Yes, I’m now one of those bullet-journal converts. I’d first heard about bullet journaling from the She Reads group (authors Ariel Lawhon and Marybeth Waylen) back in 2016. Then in 2017, another online friend, Nina Badzin, sang the praises of bullet journaling.
So I finally began my own bullet journal in June of 2017, researching the philosophy of this blank-but-dotted-page concept and reviewing different page style designs; I wanted to focus on the things most important to me and achieve some long-standing goals.
The results since … well, they’re nothing short of spectacular. It has been a transformative tool for me, personally. In the past, I would sit down and dutifully make my list of goals for the year. When they were written out on a multi-page (6-8) Word doc featuring my writing, creative, reading, freelance, fitness and personal goals, it became 1) overwhelming and 2) because it was on my computer or printed out and buried on my desk: out-of-sight-out-of-mind.
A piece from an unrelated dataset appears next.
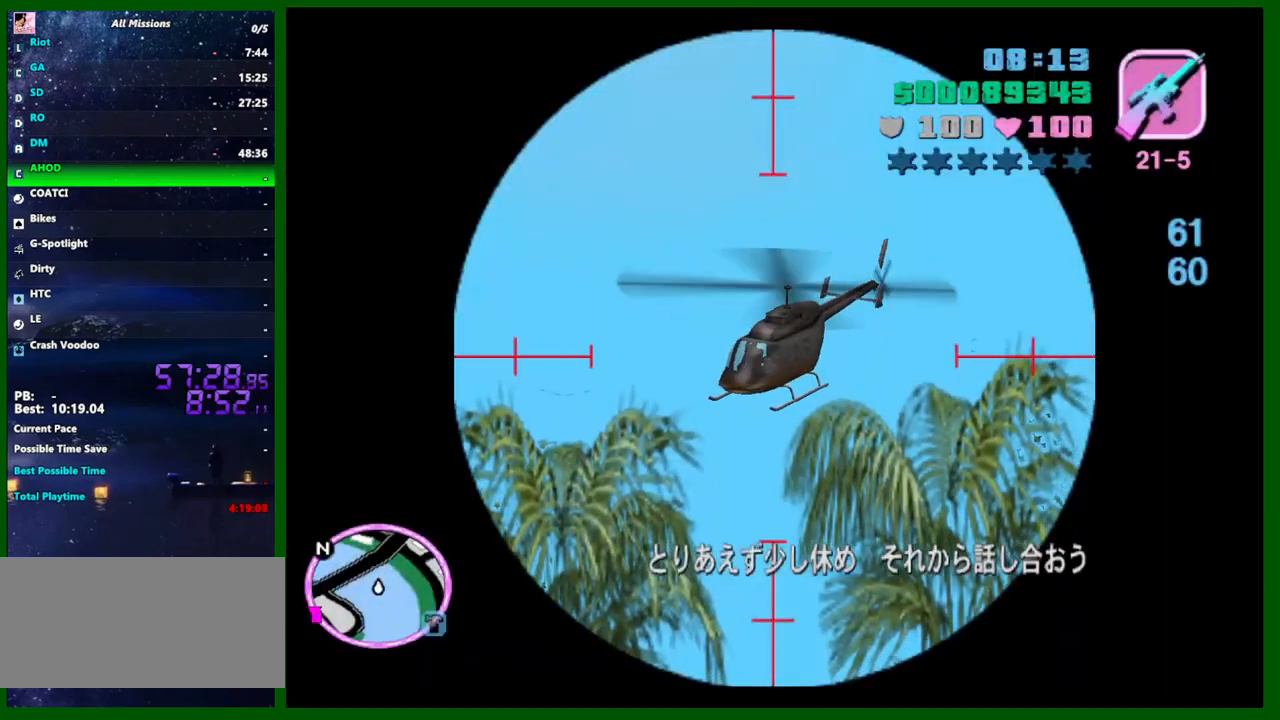
{"keys": [], "mouse": [], "events": [[50, "mouse_left", "up"], [250, "mouse_left", "down"], [333, "mouse_left", "up"]]}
Bullet journaling is a bit of a throwback, in my opinion – a perfect example of “what’s old is new again.” It’s paper, pens, pencils, doodling – and, if you want – stencils, stickers, rubber stamps … Anything but online. The things I did when I was in junior high.
But it’s much more. It’s personalized. You can set your journal up how it works best for you. The bujo (bullet journal for short) method, which helps you break down goals into manageable bite-site bits with its future pages, monthly pages, weekly pages and daily pages, actually relaxes me and helps me focus. I’m no longer overwhelmed with my goals and have actually met most of them. It was a matter of perspective, I suppose, as I kept my goals/to dos just as long as my original Word doc, BUT I approached the list differently and allowed myself to be “ok” with moving a goal/task to the future (Read here about the entire methodology).
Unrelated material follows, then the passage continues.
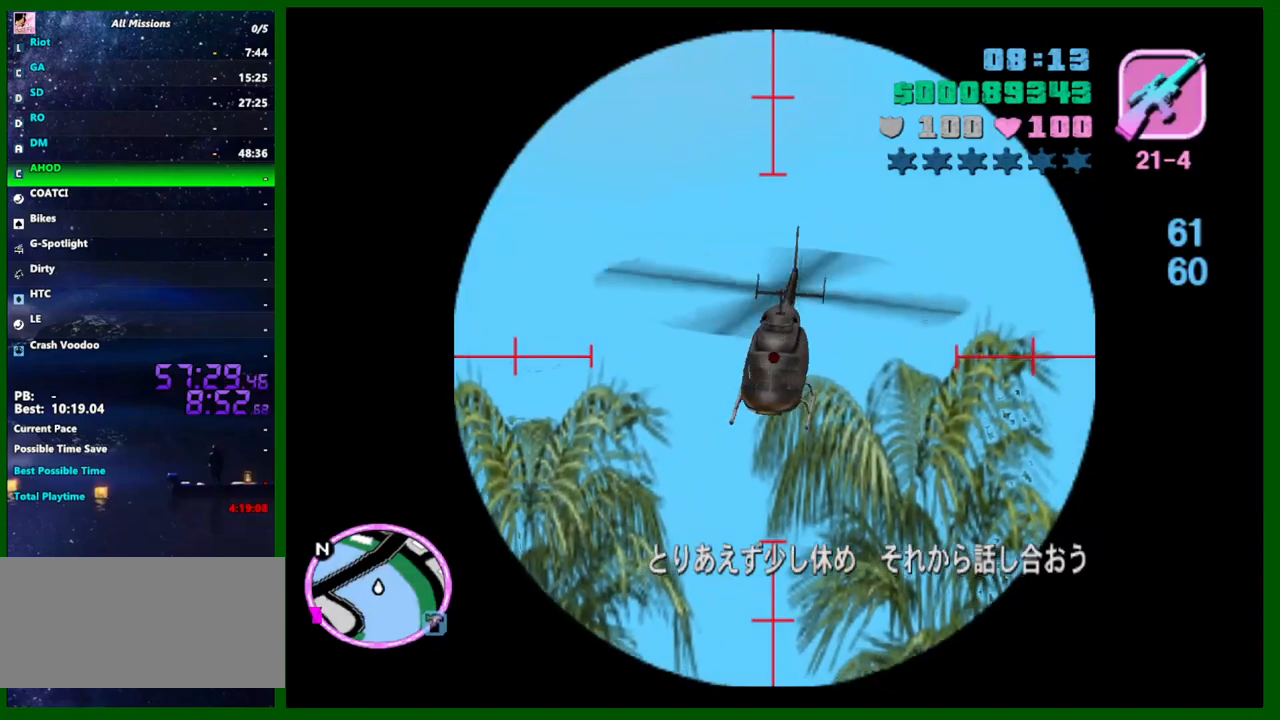
{"keys": [], "mouse": [], "events": [[33, "mouse_left", "down"], [117, "mouse_left", "up"], [317, "mouse_left", "down"], [400, "mouse_left", "up"]]}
I focused on my health the past six months and achieved the goals I set in place; I focused on fiction; I read; and I got back into photography. (Blogging, as you might have noticed, was not on my priority list. Which – no surprise – gave me room to accomplish other neglected priorities).
As we approach a new year, enjoy a few of my photography samples during 2017 – achieved, thanks in part, to the priorities in my bullet journal:
For Readers, Writers, Everyone: As you ring in the new year, consider the old. Bullet journaling might be the thing that gets you on track and lessens your anxiety about goal-setting. Be like me: take the pressure off and start later in the year. No one says you have to begin on Jan. 1. Happy holidays and happy new year!